Segundo declarações dos policiais, a vítima entrou em casa e viu um homem tentando pegar limão, em cima do muro. Ao fechar a porta, foi impedida por ele, que entrou, a estuprou e ainda roubou um vídeo-game.

A Delegacia Especializada de Atendimento à Mulher foi acionada. Investigadores e peritos foram ao local e recolheram provas. A vítima fez um retrato-falado, mas, disse que o autor tinha cabelos longos e por isso não o reconheceu Robson como quem a estuprou.

No entanto, impressões digitais e confissão do próprio Robson o incriminam. “Em diligências com ele para mostrar locais de estupros, ele apontou a casa”, declarou em juízo um dos investigadores.

Robson até sorriu para a câmera do Campo Grande News após ser preso. (Foto: João Garrigó)Robson até sorriu para a câmera do Campo Grande News após ser preso. (Foto: João Garrigó)

Prisão - Conforme os policiais, Robson apontou diversos locais onde teria cometido crimes. Ele só parou de ‘atacar’ quando sua última vítima, uma acadêmica da UFMS (Universidade Federal de Mato Grosso do Sul) contou detalhes das características físicas a dele à Polícia.

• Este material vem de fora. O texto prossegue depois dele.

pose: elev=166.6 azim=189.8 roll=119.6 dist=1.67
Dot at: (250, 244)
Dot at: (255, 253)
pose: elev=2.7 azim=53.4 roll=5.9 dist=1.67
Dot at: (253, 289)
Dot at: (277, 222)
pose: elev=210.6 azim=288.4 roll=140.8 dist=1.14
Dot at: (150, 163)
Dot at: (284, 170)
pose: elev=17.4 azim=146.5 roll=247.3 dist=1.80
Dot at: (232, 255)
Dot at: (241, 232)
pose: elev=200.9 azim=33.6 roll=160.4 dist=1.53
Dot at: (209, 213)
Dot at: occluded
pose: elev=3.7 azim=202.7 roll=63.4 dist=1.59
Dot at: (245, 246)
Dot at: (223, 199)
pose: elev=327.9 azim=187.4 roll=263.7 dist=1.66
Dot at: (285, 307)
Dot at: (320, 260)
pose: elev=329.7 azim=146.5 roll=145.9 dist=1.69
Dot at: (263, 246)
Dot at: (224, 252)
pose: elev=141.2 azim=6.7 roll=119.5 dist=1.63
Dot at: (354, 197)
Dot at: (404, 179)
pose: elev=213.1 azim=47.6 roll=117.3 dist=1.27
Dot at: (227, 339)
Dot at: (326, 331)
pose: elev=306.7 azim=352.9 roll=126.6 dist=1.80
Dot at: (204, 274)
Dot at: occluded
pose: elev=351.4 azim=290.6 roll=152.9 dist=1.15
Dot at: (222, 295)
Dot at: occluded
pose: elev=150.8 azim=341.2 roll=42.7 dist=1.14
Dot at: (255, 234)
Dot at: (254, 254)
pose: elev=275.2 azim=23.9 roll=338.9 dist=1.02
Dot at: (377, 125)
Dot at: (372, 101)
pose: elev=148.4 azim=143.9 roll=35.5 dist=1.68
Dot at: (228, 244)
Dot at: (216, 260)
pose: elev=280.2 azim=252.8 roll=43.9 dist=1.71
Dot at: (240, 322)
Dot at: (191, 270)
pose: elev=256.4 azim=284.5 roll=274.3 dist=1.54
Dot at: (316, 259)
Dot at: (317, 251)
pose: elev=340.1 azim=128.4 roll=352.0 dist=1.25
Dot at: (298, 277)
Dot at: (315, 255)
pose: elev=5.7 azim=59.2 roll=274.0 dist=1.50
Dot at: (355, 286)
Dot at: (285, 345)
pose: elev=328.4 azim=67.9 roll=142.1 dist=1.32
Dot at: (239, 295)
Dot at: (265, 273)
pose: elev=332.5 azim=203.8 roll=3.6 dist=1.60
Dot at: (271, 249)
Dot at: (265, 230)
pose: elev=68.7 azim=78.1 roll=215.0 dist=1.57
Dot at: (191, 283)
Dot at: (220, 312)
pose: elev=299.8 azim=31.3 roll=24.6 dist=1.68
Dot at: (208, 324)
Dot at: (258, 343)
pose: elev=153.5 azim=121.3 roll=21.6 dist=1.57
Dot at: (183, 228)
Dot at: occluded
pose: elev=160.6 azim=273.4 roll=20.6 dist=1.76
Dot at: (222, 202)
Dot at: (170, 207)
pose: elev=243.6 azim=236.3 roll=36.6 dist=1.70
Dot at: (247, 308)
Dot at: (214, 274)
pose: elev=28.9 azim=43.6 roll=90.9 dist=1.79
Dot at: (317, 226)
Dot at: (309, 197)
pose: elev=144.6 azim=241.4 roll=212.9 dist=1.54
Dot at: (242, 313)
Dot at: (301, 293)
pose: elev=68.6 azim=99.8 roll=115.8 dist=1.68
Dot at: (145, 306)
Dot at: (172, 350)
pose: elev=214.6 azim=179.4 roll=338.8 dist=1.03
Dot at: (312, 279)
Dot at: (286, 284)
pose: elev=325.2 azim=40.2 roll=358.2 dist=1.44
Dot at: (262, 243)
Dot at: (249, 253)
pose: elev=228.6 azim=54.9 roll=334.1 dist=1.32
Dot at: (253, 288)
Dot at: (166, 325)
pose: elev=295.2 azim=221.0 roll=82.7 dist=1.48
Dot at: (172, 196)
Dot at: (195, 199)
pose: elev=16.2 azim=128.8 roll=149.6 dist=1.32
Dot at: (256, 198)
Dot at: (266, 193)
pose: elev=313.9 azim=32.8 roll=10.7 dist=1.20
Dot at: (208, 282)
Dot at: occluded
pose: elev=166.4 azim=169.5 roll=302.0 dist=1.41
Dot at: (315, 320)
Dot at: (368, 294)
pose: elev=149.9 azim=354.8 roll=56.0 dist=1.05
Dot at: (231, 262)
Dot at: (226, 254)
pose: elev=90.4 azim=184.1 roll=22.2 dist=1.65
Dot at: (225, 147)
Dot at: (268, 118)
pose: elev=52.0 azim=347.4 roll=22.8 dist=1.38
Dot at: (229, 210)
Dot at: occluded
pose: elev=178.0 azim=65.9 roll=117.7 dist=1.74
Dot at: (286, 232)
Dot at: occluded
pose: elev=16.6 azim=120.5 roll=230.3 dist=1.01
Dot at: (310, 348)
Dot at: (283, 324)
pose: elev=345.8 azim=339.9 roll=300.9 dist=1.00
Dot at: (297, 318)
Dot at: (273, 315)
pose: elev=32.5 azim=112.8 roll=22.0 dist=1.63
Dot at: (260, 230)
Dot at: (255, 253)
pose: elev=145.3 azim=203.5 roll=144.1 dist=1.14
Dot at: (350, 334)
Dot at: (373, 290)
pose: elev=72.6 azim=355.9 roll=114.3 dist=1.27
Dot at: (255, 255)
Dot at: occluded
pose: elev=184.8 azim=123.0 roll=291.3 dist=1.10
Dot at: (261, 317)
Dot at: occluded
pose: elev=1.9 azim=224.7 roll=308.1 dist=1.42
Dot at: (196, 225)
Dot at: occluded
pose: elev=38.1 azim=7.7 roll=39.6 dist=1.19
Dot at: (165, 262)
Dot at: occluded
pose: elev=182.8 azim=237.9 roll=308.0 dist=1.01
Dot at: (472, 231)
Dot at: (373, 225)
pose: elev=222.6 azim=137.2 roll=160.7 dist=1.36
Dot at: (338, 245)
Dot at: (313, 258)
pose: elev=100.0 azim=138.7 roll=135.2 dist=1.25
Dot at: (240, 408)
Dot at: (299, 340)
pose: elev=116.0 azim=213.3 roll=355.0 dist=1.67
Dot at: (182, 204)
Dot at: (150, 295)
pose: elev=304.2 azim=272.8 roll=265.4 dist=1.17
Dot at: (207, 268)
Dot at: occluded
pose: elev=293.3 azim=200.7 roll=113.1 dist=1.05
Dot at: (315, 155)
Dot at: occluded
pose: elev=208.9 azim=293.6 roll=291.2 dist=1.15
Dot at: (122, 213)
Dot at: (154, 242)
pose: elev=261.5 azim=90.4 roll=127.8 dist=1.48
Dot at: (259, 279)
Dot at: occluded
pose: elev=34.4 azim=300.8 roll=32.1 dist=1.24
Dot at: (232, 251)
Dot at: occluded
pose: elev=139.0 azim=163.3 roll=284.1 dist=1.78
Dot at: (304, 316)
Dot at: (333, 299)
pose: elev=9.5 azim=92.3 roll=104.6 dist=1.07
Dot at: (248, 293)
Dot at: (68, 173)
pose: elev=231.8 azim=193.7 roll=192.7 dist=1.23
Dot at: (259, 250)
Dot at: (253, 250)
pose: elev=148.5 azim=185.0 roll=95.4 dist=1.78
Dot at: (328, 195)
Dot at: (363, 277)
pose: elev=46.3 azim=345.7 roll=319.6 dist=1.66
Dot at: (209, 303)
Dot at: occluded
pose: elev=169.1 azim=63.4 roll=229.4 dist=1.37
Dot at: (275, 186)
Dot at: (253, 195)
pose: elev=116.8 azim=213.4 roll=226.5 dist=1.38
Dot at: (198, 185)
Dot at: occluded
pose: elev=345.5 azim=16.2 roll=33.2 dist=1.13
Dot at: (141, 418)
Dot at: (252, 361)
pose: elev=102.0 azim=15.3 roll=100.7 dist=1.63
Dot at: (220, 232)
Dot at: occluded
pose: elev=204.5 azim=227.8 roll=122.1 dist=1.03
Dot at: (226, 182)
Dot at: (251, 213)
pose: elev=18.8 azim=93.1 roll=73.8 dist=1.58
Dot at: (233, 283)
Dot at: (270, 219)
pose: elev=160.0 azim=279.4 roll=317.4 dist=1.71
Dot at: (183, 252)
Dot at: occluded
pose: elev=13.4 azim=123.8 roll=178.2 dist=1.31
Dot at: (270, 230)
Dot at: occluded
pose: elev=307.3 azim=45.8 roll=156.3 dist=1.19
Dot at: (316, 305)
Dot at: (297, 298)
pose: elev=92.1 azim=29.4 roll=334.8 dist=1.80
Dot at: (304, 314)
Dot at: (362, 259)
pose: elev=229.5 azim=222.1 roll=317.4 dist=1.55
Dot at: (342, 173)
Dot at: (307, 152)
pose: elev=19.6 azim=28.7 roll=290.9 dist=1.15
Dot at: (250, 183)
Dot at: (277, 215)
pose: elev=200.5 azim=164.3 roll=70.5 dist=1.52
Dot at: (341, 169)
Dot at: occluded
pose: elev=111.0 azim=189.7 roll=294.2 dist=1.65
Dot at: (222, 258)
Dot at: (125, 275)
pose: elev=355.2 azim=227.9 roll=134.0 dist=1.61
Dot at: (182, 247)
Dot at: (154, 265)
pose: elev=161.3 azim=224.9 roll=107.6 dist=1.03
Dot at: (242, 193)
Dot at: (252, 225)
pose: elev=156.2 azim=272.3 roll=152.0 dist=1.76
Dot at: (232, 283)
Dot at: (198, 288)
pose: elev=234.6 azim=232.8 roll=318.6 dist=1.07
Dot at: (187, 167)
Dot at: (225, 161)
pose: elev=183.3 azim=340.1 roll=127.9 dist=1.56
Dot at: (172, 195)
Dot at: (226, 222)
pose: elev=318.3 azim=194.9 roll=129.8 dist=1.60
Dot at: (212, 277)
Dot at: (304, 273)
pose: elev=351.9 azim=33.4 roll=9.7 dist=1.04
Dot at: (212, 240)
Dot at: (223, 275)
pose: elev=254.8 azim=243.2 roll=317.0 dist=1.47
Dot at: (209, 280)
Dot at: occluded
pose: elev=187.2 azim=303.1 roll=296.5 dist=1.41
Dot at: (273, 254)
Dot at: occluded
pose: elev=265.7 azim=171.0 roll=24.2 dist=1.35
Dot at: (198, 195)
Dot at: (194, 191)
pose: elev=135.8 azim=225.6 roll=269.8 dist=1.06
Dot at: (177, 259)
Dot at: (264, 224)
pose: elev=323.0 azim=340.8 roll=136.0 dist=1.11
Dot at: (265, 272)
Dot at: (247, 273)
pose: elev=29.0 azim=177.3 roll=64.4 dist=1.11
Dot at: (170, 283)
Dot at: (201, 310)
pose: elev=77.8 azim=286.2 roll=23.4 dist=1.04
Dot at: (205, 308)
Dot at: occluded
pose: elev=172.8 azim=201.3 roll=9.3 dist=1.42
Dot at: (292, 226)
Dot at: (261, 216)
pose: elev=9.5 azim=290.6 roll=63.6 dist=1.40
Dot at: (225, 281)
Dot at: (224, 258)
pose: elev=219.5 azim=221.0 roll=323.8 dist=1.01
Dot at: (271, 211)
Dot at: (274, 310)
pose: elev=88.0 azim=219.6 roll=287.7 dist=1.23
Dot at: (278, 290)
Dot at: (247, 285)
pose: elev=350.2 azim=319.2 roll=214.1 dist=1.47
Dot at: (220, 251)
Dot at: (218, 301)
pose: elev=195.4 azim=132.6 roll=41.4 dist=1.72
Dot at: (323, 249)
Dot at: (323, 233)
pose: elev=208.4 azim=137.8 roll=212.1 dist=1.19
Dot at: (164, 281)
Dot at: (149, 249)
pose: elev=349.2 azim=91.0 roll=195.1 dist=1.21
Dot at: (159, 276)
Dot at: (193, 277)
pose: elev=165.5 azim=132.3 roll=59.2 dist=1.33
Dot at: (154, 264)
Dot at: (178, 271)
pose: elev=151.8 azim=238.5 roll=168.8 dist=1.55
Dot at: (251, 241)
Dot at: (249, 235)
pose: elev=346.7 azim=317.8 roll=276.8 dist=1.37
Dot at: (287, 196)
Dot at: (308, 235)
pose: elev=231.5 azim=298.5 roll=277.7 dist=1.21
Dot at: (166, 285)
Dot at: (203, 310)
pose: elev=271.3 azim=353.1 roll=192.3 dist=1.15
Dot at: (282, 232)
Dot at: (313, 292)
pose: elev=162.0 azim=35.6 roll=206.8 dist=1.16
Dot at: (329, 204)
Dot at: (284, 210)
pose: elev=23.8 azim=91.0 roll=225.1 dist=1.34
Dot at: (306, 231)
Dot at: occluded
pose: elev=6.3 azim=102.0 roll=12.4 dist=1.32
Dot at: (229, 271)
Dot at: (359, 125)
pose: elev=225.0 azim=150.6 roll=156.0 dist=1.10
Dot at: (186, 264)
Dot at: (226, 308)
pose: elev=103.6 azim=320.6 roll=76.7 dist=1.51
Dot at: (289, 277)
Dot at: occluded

O retrato falado já estava amplamente divulgado e a Polícia já o tinha como principal suspeito quando, dois dias depois, ele procurou uma unidade da Polícia Militar para se entregar.

Como não havia nenhum mandado de prisão em aberto contra ele, os policiais o liberaram. Em seguida, souberam quem era a pessoa e foram até um local de tratamento para usuários de drogas, no bairro Tiradentes, onde foi encontrado.

No terceiro dia na cadeia, Robson deu entrevista ao Campo Grande News. Falou com tranquilidade, demonstrando calma, não teve vergonha de mostrar o rosto e disse que não sabia quantas vítimas já havia feito.

Acusação - Robson responde a seis ações penais na Justiça de Mato Grosso do Sul. Cinco delas por estupro e uma por roubo majorado, que é o roubo com violência sexual. Ainda não há condenação em nenhum deles. Vítimas e testemunhas estão sendo chamadas para prestar esclarecimentos.

Somente após depoimento destas pessoas e interrogatório do próprio réu é que é divulgada a condenação.